Our chicken was in large flat pieces instead of chopped chunks, and in a sauce that kept it outstandingly (and surprisingly) tender and moist, all highly unusual for being cooked on a flat hibachi grill. There was a big side portion of grilled/sauteed vegetables including broccoli, carrots, onions, zucchini, mushrooms and what appears to have been slices of potato. We were expecting about half the number of medium-size batter-fried shrimp in our appetizer; it was all coated in a slightly spicy honey-based sauce with some extra sauce in a plastic cup in case we didn’t think there was enough. The soup was a little bitter but it was a nice opener on a cold wintry night.

HOW IT WENT: We ordered at the bar and waited about 15 minutes for our food.

HOW IT’S GOING: The gelato bar that was promised is now an integral part of the front of the restaurant, something that will eventually induce us to return. Several socially distanced tables were occupied and there was one other to-go order.

The Meatball Pasta is an unusual pub-grub menu item at Brewski's Pub & Grub. (Arkansas Democrat-Gazette/Eric E. Harrison)

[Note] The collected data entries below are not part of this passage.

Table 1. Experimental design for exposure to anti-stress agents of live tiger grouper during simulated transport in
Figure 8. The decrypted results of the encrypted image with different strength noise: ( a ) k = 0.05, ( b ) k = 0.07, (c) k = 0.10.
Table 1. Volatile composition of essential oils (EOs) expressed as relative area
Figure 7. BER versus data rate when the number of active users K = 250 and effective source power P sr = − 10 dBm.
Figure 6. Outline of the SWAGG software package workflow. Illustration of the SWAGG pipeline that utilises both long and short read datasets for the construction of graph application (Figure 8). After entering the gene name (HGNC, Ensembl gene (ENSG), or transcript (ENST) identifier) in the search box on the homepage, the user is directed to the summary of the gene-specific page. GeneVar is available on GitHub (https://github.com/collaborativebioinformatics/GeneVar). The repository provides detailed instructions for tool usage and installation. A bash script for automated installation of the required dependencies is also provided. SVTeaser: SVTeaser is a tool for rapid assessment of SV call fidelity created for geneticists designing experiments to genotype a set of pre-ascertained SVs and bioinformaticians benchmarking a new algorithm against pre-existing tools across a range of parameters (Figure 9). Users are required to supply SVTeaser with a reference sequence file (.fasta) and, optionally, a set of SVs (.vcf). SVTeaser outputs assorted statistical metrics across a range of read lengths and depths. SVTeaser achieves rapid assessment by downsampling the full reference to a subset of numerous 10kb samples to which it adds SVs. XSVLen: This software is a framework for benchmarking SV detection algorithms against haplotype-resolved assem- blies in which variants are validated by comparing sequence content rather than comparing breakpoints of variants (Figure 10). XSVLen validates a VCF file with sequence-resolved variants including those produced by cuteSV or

◼️ BREWSKI’S PUB & GRUB, 315 Main St., Little Rock, (501) 372-2739,

WHAT WE GOT: Meatball Pasta ($11.76)

We had a hard time choosing out of Brewski’s upscale pub-grub menu, getting down to the very bottom before we landed on the cavatappi pasta (thicker than macaroni with a slight corkscrew shape), topped with marinara, a layer of mozzarella and cheese-filled meatballs. This certainly isn’t a usual pub-grub menu item and at first we congratulated ourselves on the choice, but the marinara ceased to thrill after we got about half way into the dish. The kitchen was generous with the slightly spongy meatballs — after a few, the cheese-filled part wasn’t so thrilling either. It comes with a couple of triangular slices of modestly toasted and decently garlicky garlic bread.

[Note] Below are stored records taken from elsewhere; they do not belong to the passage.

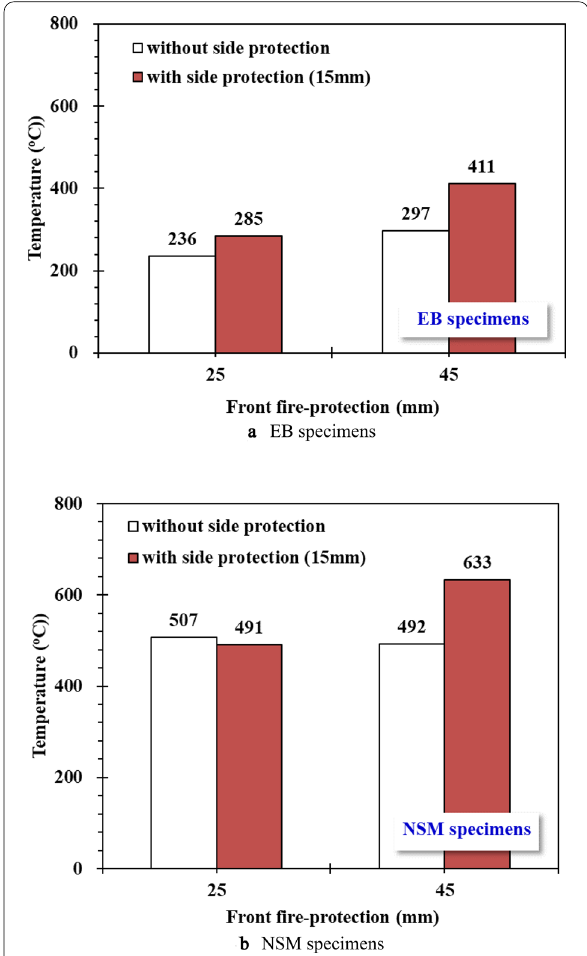
Fig. 14 Comparison of bond‑failed temperatures with or without sides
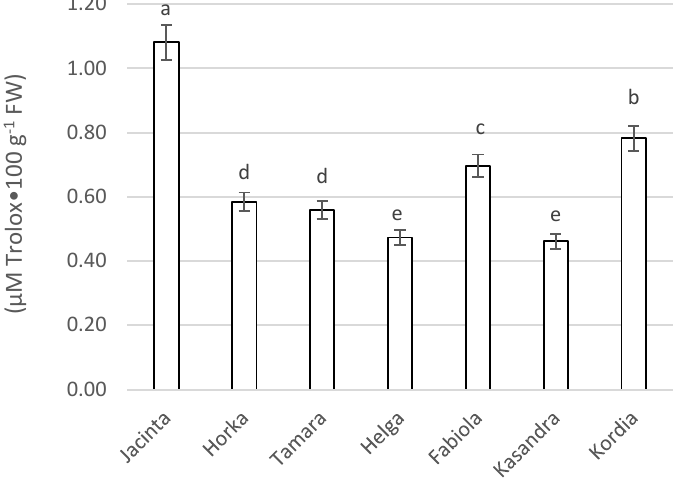
Figure 5. Antioxidant capacities, depending on cultivar. Values with different letters are significantly different.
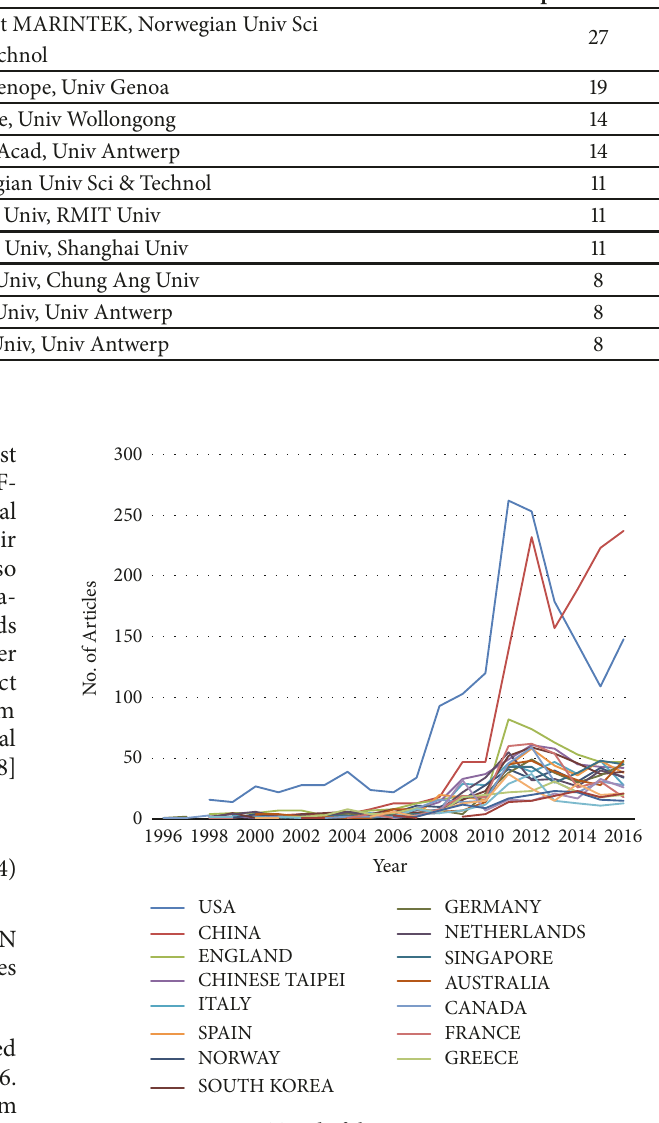
Figure 2: Trend of the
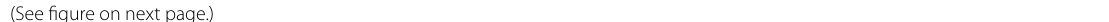
Weinheim)(See figure on next Fig. 5 a Schematic of the synthesis of nanofibrillated cellulose aligned hydrogel via the shear-induced biomimetic 4D printing method. Photographs of the actuation of complex flower morphologies oriented with long axis of each petal, and with time lapse during the swelling process. (a was reproduced with permission from Ref. [50], © 2016 Macmillan Publishers Limited). b Schematic of the synthesis of bilayer actuators using a sequential electrospinning method. The actuator comprises TPU (blue) and PNIPAAm (pink) using a UV cross-linking method. The materials were cut in different angles to obtain various orientations. c The actuation of the bilayer hydrogel depends on diverse orientations of the fibers in water at different temperatures. ( b , c were reproduced with permission from Ref. [51], © 2015, WILEY–VCH Verlag GmbH & Co. KGaA,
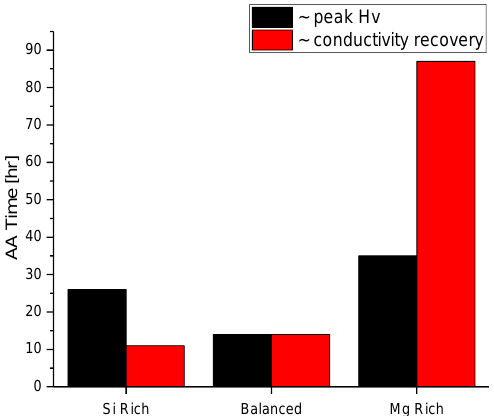
Figure 18. Comparison of AA times associated with peak hardness and conductivity recovery (of 4 h compared to 0.5 h prior NA conditions) for all high strength compositions in the AC condition (comparable to Figure 16, in the WQ condition). Note that the peak Hv time does not necessarily indicate a hardness recovery (i.e., Mg-rich alloy). AA times are judged by eye, so error bars are not included.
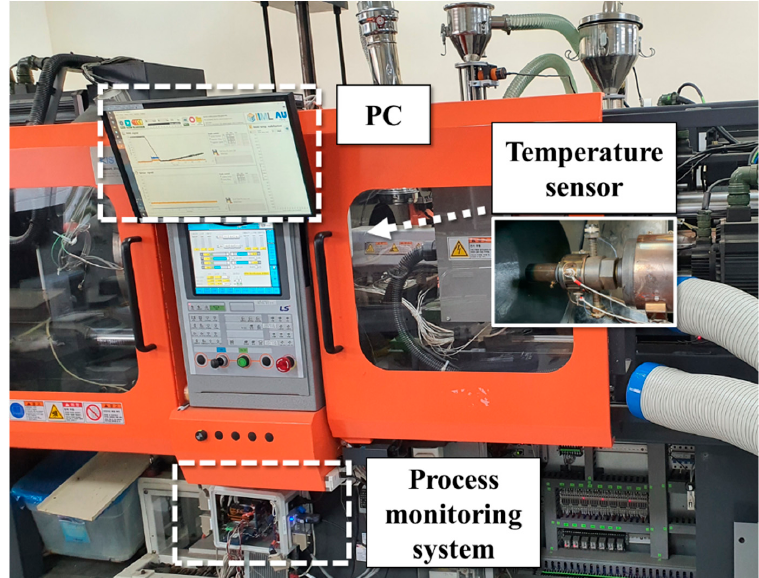
Figure 3. Measurement system.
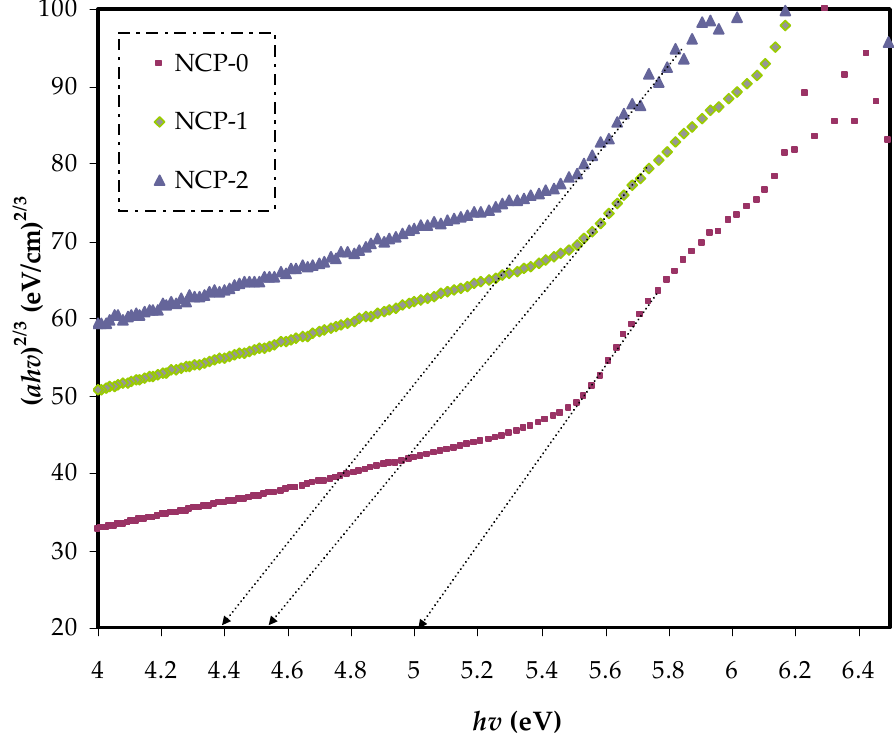
Figure 9. ( α h υ ) 2/3 v photon energy for NCP-0 and composite samples.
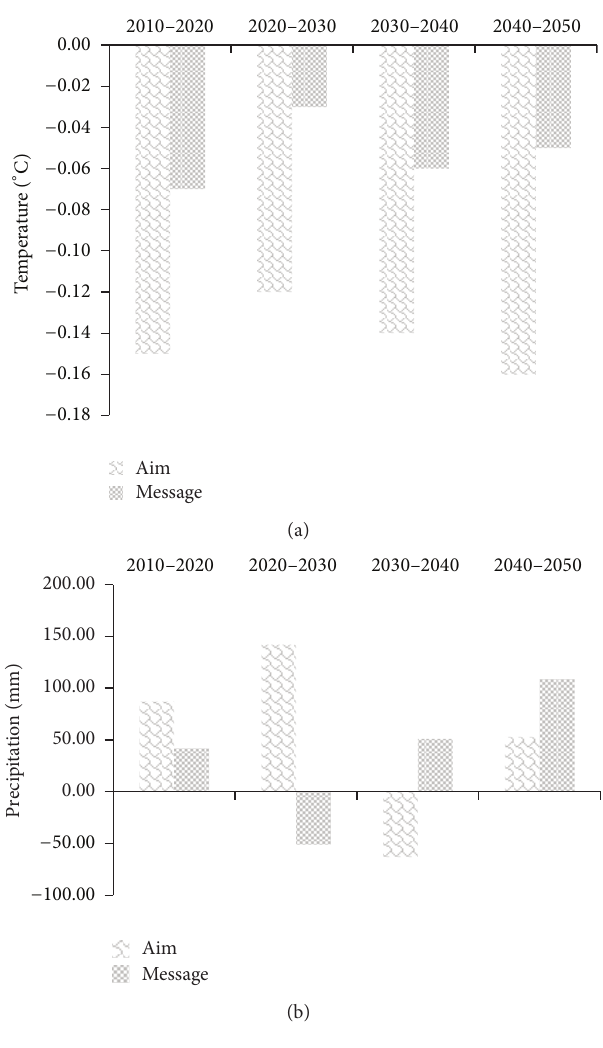
Figure 7: Climate impacts of the conversion from grassland to forestland under the RCP6 and RCP8.5 scenarios from 2010 to 2050 in Fujian province. (a) Near-surface temperature change at 2 meters height (unit: ∘ C); (b) precipitation change (unit:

HOW IT WENT: We ordered over the phone and paid in person; we were lucky at lunch to find a parking place right across the street, but with six restaurants on that block, you’re not likely to find anything within a block or two. Curbside handover is available.

HOW IT’S GOING: We heard, but didn’t see, dine-in customers. There were no other to-go orders pending.

Happy Family is a Chinese New Year favorite; Panda Garden's version includes surimi along with chicken, beef, shrimp, pork and vegetables. (Arkansas Democrat-Gazette/Eric E. Harrison)

◼️ PANDA GARDEN, 2604 S. Shackleford Road, Little Rock, (501) 224-8100,

WHAT WE GOT: Happy Family ($12.95), hot and sour soup (pint, $1.95)

Panda Garden focuses heavily on its broad-scaled buffet; we recall thinking about ordering something, possibly to-go, off the menu when we initially reviewed the place way back in 2008, but a quick look-back at that review shows we didn’t.

Happy Family is a popular dish for Chinese New Year, a melange of wok-sauteed chicken, beef, pork, shrimp and in this case, surimi (quasi-crab, not listed on the menu) with mixed vegetables (broccoli, carrots, cabbage, celery, water chestnuts, baby corn) in a rich brown sauce. This sauce was particularly rich and we sopped up the remainder at the bottom of the plastic to-go plate with some of the steamed white rice. It was a huge portion, too. The soup, which apparently was prepared to order, is very similar to what we’ve ladled out of the tureen on the to-go line: glutinous, not especially hot or sour, but chock full of chewy things, including tofu and bamboo shoots. In this case, we also got a generous floating top layer of mushrooms.

HOW IT WENT: There’s an online ordering system but we were having internet connectivity problems so we ventured to the restaurant and ordered and paid at the front desk/hostess station/cashier. We were told 15-18 minutes, and got our food in closer to 15 than 18. Turns out that what we were waiting for the longest was the soup.

HOW IT’S GOING: The restaurant was busy on a Sunday night, with a steady stream of incoming dine-in customers the entire time we waited, and at least four other to-go orders ahead of ours. At least one-third of the tables were occupied.